Aku diam agak lama.“Takutnya nanti bilah saya tidak mau kendor Tante”. Pinayflix “Kamu mau nanggelin Dit?” dalam gelap kudengar dia menahan tawa. “Nanti Tante kendorin”. “Bukan. Aku hampir-hampir tak percaya dia mengatakan itu. Aku berbaring miring membelakangi dia. Senjataku langsung tegang kalau melihat dia berjalan berlenggak-lenggok dengan panggul yang berayun ke kiri dan ke kanan. Bola menggelinding mendekati kotak penalti. “Kamu pernah bersetubuh?”
Nafasku sesak dan mereguk ludah. Dia hanya menggerakkan panggulnya sekadarnya menyambut kocokan batangku. Angin juga semakin kencang dan hujan makin deras sehingga rumah itu seperti bergoyang. Dia sodorkan juga gundar gigi baru dan odol.
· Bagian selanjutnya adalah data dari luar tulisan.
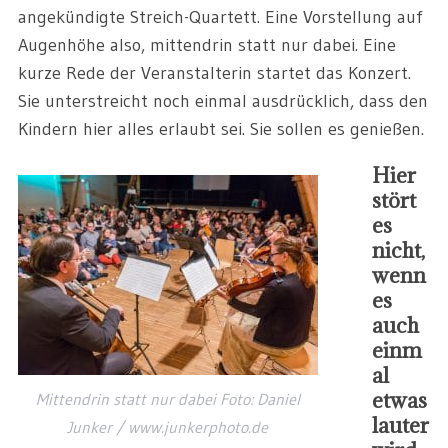
angekündigte Streich-Quartett. Eine Vorstellung auf
Augenhöhe also, mittendrin statt nur dabei. Eine
kurze Rede der Veranstalterin startet das Konzert.
Sie unterstreicht noch einmal ausdrücklich, dass den
Kindern hier alles erlaubt sei. Sie sollen es genießen.
Hier
stört
es
nicht,
wenn
es
auch
einm
al
etwas
Mittendrin statt nur dabei Foto: Daniel
lauter
Junker / www.junkerphoto.de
Yang tertua adalah aku. Bodinya juga bagus, dengan panggul berisi, paha kokoh, meqi tebal dan pinggang ramping. Dia takut sekali karena sewaktu masih hidup tetangga itu mengatakan kepada banyak orang bahwa sampai di kuburpun dia tidak akan pernah berbaikan dengan Tante Ratih.Lanjutannya ketika aku pulang dari latihan sepakbola, ibu memanggilku. “Punyamu panjang sekali.”
“Memek Tante tebal dan enak sekali”, kataku balas memuji dia. Kukira dia sudah tidur, yang jelas aku tak bisa tidur. Karena itu pelan-pelan aku turun dari ranjang terus ke kamar mandi.Aku sedang membasuh muka dan kumur-kumur sewaktu Tante Ratih mengetok pintu kamar mandi.